Community Service: Teaching Civic Responsibility

A project on civic responsibility got middle school students thinking about all the ways they could give back, earning this PTA the 2011 Parent Group of the Year award for Outstanding Community Service Project.

by PTO Today Editors

04/30/2015

A group of tired and dirty, but clearly proud, middle school students pose atop a mountain of old tires, part of the hundreds of pounds of garbage they voluntarily pulled out of a wooded area.

This cleanup was one part of the Civic Responsibility Project at Frances DeMasi Middle School in Marlton, N.J., a school of 700 students in grades 6-8. Approximately 140 8th graders participated in one of four community service activities: cleaning up a polluted area, feeding the homeless in Philadelphia, visiting nursing home residents, and visiting patients at a children’s hospital. Nearly 30 parents from the DeMasi PTA accompanied them on these trips.

For its efforts, the DeMasi Middle School PTA has received the Outstanding Community Service Project award in PTO Today’s 2011 Parent Group of the Year search.

“It’s an enormous undertaking,” principal Irene Romanelli says of the gradewide project.

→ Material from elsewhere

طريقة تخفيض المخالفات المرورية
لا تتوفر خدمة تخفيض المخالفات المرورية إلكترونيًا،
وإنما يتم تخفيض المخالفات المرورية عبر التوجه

While the service project was an in-school activity led by teachers, Romanelli says the school’s PTA was essential in making it work. Managing so many students in multiple off-site locations was the biggest challenge, she says. The PTA solved that problem by spearheading communications, using email lists to coordinate volunteers and keep parents informed. In addition to acting as chaperones, parents donated garden tools for the cleanup, for example, and provided anything else the school needed for the project. “As a principal, you can’t function without a PTA,” Romanelli says.

Civic responsibility has been part of the school’s curriculum for 15 years, and in that time, students have participated in a number of smaller projects. A grant from the New Jersey Education Association allowed the school to expand the community service project last year.

After completing their service work, students gave presentations to their peers on what they had learned. The project helped students develop empathy for others who may be suffering, Romanelli says; the presentations helped make it an educational opportunity. Finally, she says, working together fostered a sense of camaraderie that has extended beyond the service project.

“The experience was to teach kids about giving back to their community and will hopefully be something they will continue through their high school years and into their adult lives,” says PTA president Linda House.

What the judges loved: Students took a hands-on role in leading the service learning project while parents stayed in the background and provided support, a good balance for middle school.

Cool fact: The New Jersey Public Television network spotlighted the Civic Responsibility Project in an episode of Classroom Close-up, NJ.